HUGE WIN For Doe! 3rd Circuit Issues Pathbreaking Opinion Against USciences. New Title IX Regs in Sex Cases Upheld
On late Friday afternoon, the U.S. Court of Appeals for the Third Circuit issued a pathbreaking opinion affirming the critical importance of due process in campus sexual-misconduct proceedings, even for students at private universities. In a unanimous decision, a three-judge panel held that if a private university promises students a fair process in sexual-misconduct cases, it must provide students with a live hearing and the opportunity for cross-examination. With Friday’s ruling, the Third Circuit became the first U.S. Appeals Court to decide a Title IX case since the regulations were issued, and its ruling paralleled the reasoning offered by the Department of Education.
With this holding, the Third Circuit joined California and the four Midwestern states of the Sixth Circuit in recognizing the centrality of cross-examination to fairly deciding he-said/she-said, credibility-based cases. The First Circuit, based in New England, also has held that “due process in the university disciplinary setting requires some opportunity for real-time cross-examination, even if only through a hearing panel.”

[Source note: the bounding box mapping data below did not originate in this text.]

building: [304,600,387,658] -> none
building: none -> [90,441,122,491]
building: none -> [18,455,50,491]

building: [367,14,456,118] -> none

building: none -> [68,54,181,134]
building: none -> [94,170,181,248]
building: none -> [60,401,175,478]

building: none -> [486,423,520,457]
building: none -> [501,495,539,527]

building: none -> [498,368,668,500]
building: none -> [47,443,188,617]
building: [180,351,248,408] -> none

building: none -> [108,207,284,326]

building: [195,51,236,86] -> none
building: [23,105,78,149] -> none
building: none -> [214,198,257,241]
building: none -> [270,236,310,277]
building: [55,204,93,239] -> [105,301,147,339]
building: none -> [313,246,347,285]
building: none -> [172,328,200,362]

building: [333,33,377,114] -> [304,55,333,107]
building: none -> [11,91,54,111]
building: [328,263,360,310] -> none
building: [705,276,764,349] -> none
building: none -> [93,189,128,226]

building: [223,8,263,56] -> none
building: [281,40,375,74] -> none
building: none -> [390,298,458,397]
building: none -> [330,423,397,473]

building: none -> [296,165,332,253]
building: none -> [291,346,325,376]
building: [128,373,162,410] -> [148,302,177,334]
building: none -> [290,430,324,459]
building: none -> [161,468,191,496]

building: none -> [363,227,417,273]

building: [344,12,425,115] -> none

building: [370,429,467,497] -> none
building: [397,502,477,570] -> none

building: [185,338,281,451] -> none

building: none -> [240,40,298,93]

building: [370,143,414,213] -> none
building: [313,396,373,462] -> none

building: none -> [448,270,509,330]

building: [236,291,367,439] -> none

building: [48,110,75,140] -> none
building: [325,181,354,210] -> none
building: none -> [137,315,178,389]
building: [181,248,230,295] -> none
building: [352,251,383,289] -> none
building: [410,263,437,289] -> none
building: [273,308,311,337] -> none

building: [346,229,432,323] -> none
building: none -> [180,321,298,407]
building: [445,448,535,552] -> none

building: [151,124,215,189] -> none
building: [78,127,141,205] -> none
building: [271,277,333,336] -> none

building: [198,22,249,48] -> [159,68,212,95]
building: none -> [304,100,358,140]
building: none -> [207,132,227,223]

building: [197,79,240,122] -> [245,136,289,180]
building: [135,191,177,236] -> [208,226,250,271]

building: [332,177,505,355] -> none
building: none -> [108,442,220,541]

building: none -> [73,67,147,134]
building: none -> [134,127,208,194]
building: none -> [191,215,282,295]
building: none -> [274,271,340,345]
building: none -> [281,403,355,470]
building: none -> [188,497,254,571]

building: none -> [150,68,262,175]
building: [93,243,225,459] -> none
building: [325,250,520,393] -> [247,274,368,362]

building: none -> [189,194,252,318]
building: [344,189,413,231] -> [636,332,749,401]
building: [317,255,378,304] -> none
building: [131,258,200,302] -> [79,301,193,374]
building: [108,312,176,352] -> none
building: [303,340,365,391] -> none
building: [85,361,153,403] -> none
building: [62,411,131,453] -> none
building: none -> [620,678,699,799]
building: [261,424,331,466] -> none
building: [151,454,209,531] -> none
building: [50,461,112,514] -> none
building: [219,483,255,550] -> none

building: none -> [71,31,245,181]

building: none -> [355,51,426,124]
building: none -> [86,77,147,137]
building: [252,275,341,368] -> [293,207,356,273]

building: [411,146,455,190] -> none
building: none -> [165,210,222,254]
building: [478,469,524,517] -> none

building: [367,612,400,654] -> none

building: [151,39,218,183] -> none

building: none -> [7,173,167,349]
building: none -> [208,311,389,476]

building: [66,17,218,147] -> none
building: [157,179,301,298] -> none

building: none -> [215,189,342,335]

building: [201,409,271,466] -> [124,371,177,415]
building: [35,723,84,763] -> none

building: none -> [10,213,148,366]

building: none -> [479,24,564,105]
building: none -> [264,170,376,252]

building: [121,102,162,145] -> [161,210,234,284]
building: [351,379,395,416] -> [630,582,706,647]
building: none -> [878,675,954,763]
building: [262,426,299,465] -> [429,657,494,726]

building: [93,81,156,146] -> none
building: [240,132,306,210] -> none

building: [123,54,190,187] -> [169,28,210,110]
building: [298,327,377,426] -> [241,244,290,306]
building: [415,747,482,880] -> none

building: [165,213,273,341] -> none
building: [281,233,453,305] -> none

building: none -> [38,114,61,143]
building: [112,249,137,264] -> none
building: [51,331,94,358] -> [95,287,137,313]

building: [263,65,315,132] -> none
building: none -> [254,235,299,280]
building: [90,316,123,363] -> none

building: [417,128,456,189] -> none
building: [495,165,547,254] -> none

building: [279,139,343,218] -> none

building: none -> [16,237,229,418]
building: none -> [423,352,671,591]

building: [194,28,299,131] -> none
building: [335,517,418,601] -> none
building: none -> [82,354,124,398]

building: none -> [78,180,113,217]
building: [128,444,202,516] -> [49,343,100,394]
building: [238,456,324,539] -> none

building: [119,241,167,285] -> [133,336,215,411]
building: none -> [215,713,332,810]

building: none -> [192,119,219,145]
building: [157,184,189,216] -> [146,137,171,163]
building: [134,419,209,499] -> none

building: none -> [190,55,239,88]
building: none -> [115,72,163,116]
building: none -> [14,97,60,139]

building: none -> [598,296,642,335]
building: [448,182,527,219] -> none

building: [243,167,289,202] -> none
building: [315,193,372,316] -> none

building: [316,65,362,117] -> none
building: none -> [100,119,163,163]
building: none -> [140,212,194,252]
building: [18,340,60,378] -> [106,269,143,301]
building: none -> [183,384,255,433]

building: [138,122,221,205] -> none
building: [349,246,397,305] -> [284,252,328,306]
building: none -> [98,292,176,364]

In oral argument before a three-judge panel, the university’s lawyer cited the efficiency of the single-investigator model. The court strongly disagreed. Judge David Porter, writing for the court, found “that USciences’s contractual promises of ‘fair’ and ‘equitable’ treatment to those accused of sexual misconduct require at least a real, live, and adversarial hearing and the opportunity for the accused student or his or her representative to cross-examine witnesses — including his or her accusers.”
As USciences did here, universities often urge the judge not to second-guess their guilty findings, claiming that they’re acting in an “educational” capacity. Judge Porter acknowledged the wisdom of this approach in evaluating academic disciplinary matters such as student plagiarism or faculty promotion. But, he pointedly noted, “this is not such a case. The investigation and fair adjudication of alleged criminal activity like sexual assault is not uniquely within the province of colleges and universities.” The opinion recognized that, in the end, basic procedural protections provide the surest path to fairness given the life-altering consequences of a wrongful finding of guilt.